The problem » In the text about comparing audio amplifiers by ear, which amp seemed to stand out from the others?

We could hear differences in Preamps, turntable cartriges, some cables, most were similar but Amps was another story. The only one that seemed to stand out from the others was the conrad johnson premier one in that it had incredible power reserves, there was no denying it could not only drive the Acoustats but could make the sit up and beg. I really cannot define why that amp sounded so powerful even at the same levels the other amps were run at, using a db meter. THe AR seemed to work especially well with the Maggies, but we could not always tell. The solid state amps, we could not reliably guess what amp was driving either of the speakers. This was very scary when we did out first big Japanese amp, the Luxman 5M50 to the awesome Mac MC2250. We could not for the life of us hear a difference. And we had been listening for many years. The Mac had double the power and yet....no audible difference with our volume choices.

I remember this so very clearly and yet, others hear the difference. Humans, we are all so very different. That is a good thing.

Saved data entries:
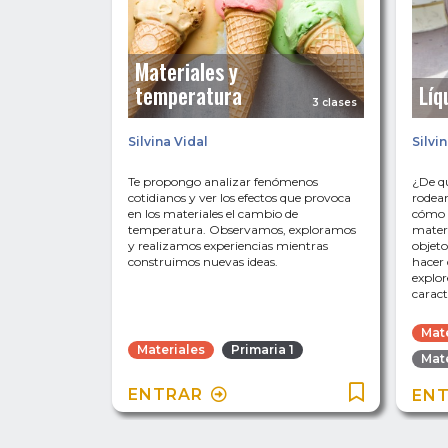
Materiales y
temperatura
Líq
3 clases
Silvina Vidal
Silvi
Te propongo analizar fenómenos
¿De qu
cotidianos y ver los efectos que provoca
rodean
en los materiales el cambio de
cómo d
temperatura. Observamos, exploramos
materi
y realizamos experiencias mientras
objeto
construimos nuevas ideas.
hacer 
explo
caract
Mat
Materiales
Primaria 1
Mate
ENTRAR
EN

Solution for this task » The conrad johnson premier one, which had incredible power reserves.